O jardineiro perneta e o homem de Himmler

Mais de meia década antes de Hannah Arendt, Rebecca West capturou também algo de singular acerca da essência e origem do mal nazi

Logo desde a publicação de Eichmann em Jerusalém – primeiro nas páginas da The New Yorker e, posteriormente, em livro – que a “banalidade do mal” do Obersturmbannführer das SS desenhada nas palavras de Hannah Arendt, tal como a sua visão particular sobre a cooperação de alguns dos líderes das comunidades judias com os Nazis, fez cair sobre a autora uma tempestade tal que só a morte do presidente Kennedy, uns meses depois, lhe veio dar algum espaço para respirar longe dos holofotes da infâmia que os seus detratores sobre ela fizeram incidir.

Desde então, a recepção deste ensaio de Arendt tem configurado aquilo a que Amos Elon, com particular acuidade, chamou uma verdadeira guerra civil entre os intelectuais americanos e europeus. Longe de esmorecer, esta polémica continua viva, como o demonstra, por exemplo, a ainda recente publicação de Eichmann Before Jerusalem, de Bettina Stangneth, um livro que, com um meticuloso trabalho de pesquisa documental, consegue desferir golpes bem mais significativos na construção do argumentário arendtiano do que o algo parasitário e maioritariamente ineficaz The Eichmann Trial, de Deborah Lipstadt, uma das vozes críticas de Arendt com mais divulgação.

Não querendo entrar, tardiamente, na polémica em redor de Eichmann em Jerusalém, importa realçar que, apesar de tudo, um detalhe da essência do pensamento de Arendt sobre o Holocausto tem, no meio de toda esta convulsão cultural e académica, passado largamente incompreendido, e encerra uma das principais e mais incisivas críticas que Hannah Arendt parece pretender dirigir ao julgamento de Eichmann e ao decurso do processo. O processo de Eichmann, segundo ela, falhou por completo em mostrar esse executante em concreto da Solução Final como um inimigo da humanidade e não apenas um inimigo dos judeus.
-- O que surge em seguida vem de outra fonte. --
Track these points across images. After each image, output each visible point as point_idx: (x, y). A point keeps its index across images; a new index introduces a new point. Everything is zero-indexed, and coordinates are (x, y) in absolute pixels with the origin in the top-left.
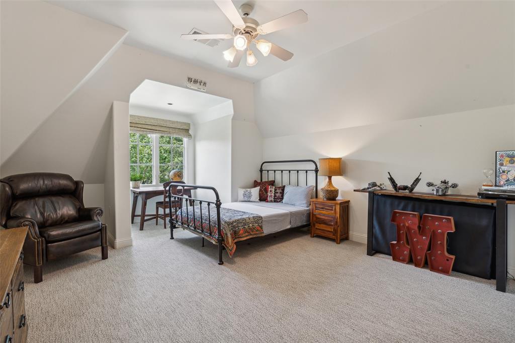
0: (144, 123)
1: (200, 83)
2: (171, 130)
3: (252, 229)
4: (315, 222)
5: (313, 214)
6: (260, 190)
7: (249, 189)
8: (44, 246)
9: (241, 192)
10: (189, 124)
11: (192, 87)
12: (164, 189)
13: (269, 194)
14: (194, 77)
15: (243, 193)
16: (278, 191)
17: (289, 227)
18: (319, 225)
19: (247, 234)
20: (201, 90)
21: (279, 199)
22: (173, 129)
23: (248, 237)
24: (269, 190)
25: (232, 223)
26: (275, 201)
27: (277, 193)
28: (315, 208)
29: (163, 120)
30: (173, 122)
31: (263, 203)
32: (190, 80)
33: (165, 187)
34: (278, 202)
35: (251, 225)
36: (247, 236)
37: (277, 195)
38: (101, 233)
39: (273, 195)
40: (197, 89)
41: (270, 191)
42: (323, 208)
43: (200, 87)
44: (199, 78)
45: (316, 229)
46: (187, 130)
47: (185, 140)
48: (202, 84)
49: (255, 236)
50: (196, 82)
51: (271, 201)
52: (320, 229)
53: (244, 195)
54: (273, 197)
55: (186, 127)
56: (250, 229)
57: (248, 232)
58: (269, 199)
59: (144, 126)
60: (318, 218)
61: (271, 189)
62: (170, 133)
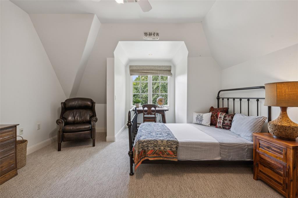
0: (142, 69)
1: (154, 34)
2: (158, 72)
3: (162, 152)
4: (258, 163)
5: (256, 152)
6: (212, 116)
7: (201, 114)
8: (62, 133)
9: (195, 115)
10: (171, 66)
11: (148, 39)
12: (143, 109)
13: (218, 121)
14: (148, 31)
15: (196, 116)
16: (227, 118)
17: (218, 158)
18: (264, 167)
19: (155, 155)
20: (156, 40)
21: (227, 126)
22: (160, 71)
23: (156, 159)
24: (219, 116)
25: (143, 143)
26: (224, 128)
27: (226, 120)
28: (258, 145)
29: (153, 66)
30: (160, 67)
31: (213, 128)
32: (146, 34)
33: (143, 108)
34: (226, 129)
35: (162, 148)
36: (155, 157)
37: (226, 122)
38: (91, 132)
39: (222, 122)
40: (152, 39)
41: (220, 118)
42: (268, 148)
43: (154, 37)
44: (152, 31)
45: (260, 171)
46: (170, 71)
47: (169, 77)
48: (155, 35)
49: (165, 159)
50: (150, 34)
51: (220, 127)
52: (264, 174)
53: (197, 118)
54: (221, 123)
55: (167, 69)
56: (161, 151)
57: (157, 154)
58: (217, 125)
59: (142, 71)
60: (263, 159)
61: (221, 116)
62: (157, 73)
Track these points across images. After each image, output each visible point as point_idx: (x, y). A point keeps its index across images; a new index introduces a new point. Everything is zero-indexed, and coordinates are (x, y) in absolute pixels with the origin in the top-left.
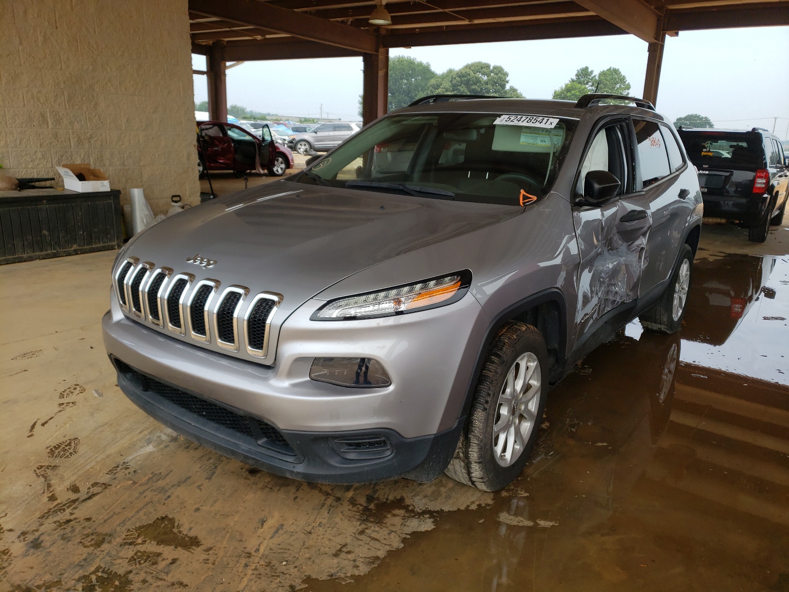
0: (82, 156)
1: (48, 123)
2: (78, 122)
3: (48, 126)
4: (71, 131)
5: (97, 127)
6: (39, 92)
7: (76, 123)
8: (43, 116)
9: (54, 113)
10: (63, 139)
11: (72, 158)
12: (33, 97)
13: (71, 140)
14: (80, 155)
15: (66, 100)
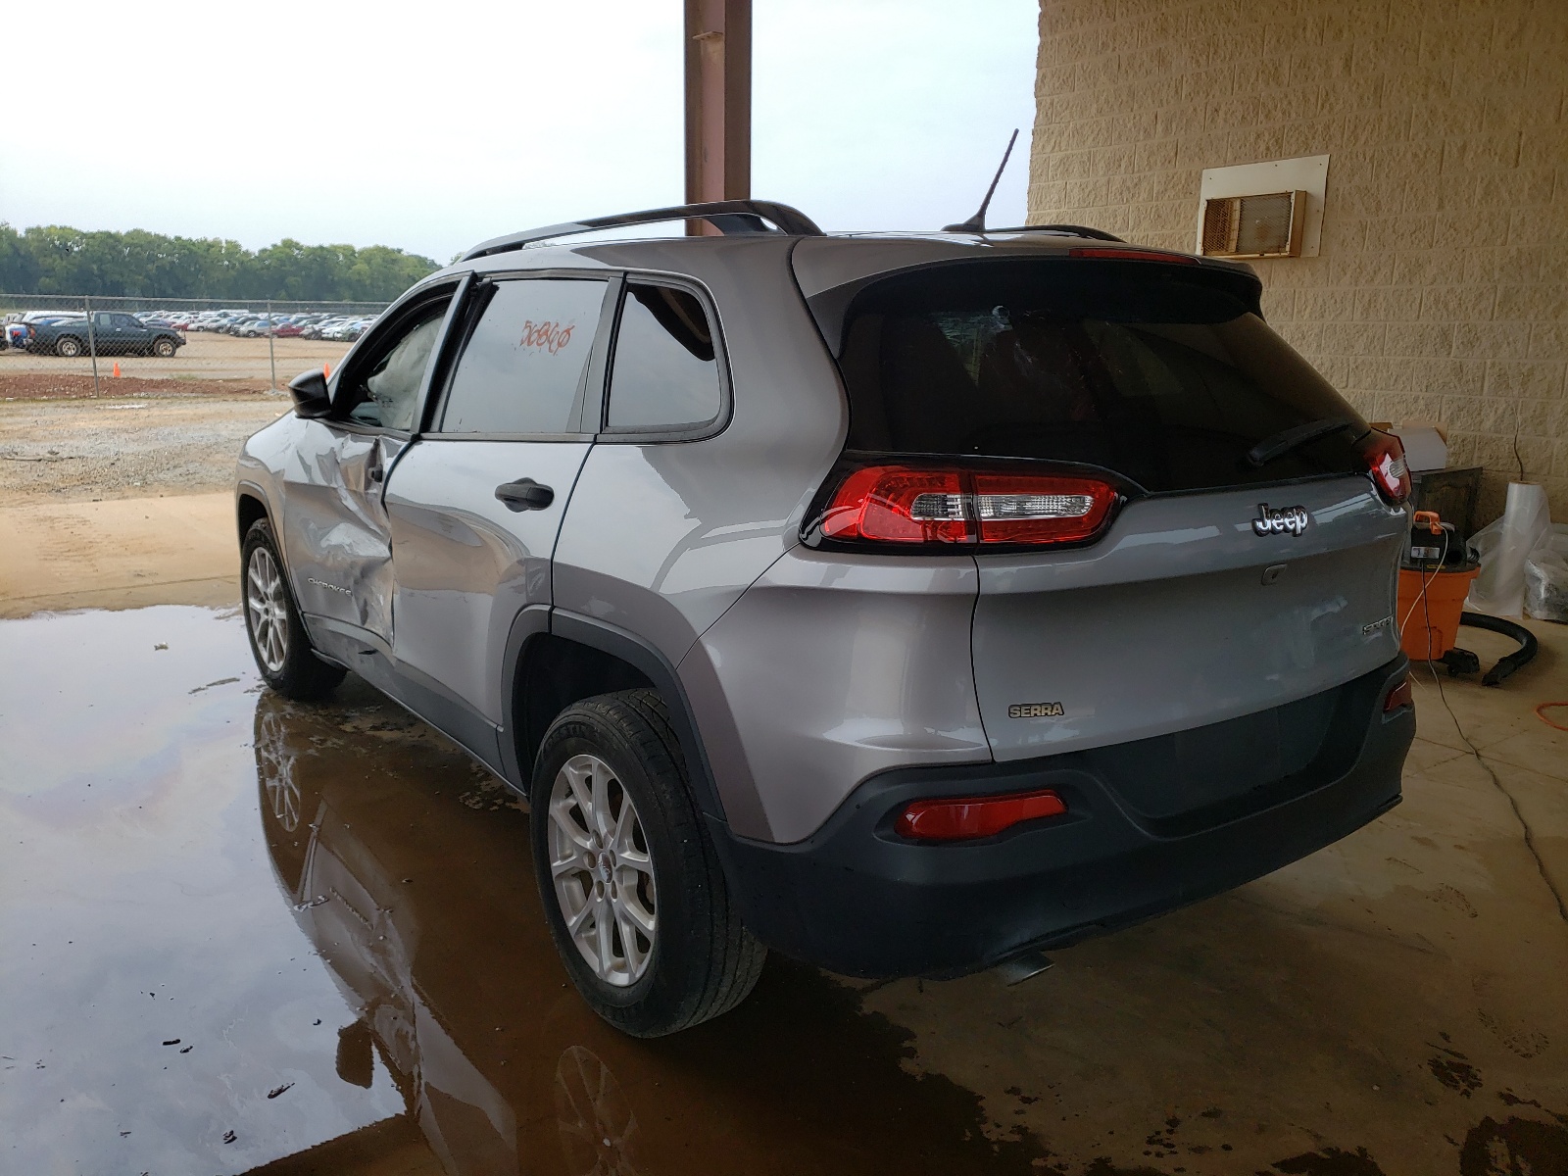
0: (1499, 412)
1: (1451, 347)
2: (1509, 344)
3: (1449, 354)
4: (1489, 362)
5: (1548, 354)
6: (1451, 291)
7: (1505, 345)
8: (1445, 335)
9: (1466, 328)
10: (1470, 377)
11: (1479, 414)
12: (1437, 301)
13: (1487, 378)
14: (1497, 408)
15: (1497, 303)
E disso foi responsável, em grande medida, o arquitecto invisível desse julgamento-espectáculo, David Ben-Gurion, o “Pai Fundador” do Estado de Israel, ao pretender utilizar esse “momento único”, pela voz do Procurador Hausner (o acusador público no processo), dentro de uma lógica de legitimação do Estado de Israel como imposição redentora da Shoah.

Vem esta referência a propósito da publicação, pela Relógio d’Água, de Estufa com Ciclâmenes, de Rebecca West, que reúne um ensaio tripartido acerca dos julgamentos de Nuremberga, a parte central de The Train of Powder, originalmente publicado também na The New Yorker, uns anos antes do arquicélebre ensaio de Arendt, e que, em parte, antecipa algumas das observações da autora, nomeadamente no que toca à caracterização – e, talvez, instrumentalização – profundamente política e simbólica dos julgamentos aos Nazis pelos ignóbeis crimes perpetrados durante o terceiro Reich.

Contudo, West não se limita a capturar a singular utilização dos julgamentos e da culpa nacional pelos crimes para a construção da identidade germânica no pós-guerra, mas explora também a forma como, apesar de toda essa construção, a capacidade de sacrifício perante o trabalho e a dedicação quase patológica à eficácia que, em parte, veicularam a tanatopolítica nazi foram capazes de lhe sobreviver quase incólumes. No desenvolvimento desta narrativa que a naturalidade germânica de Arendt dificilmente lhe permitiria explorar, West consegue encapsular de forma brilhante esta perplexidade na figura do jardineiro perneta de Nuremberga que, árdua e dedicadamente, vendia cíclames a todo o contingente aliado.

Mais de uma década antes do New Journalism, a prosa de Rebecca West representa um dos momentos mais altos do jornalismo com qualidades literárias, numa sugestão de imagens em que alguns, sem grande exagero, esboçaram já uma comparação com a pintura de Ingres.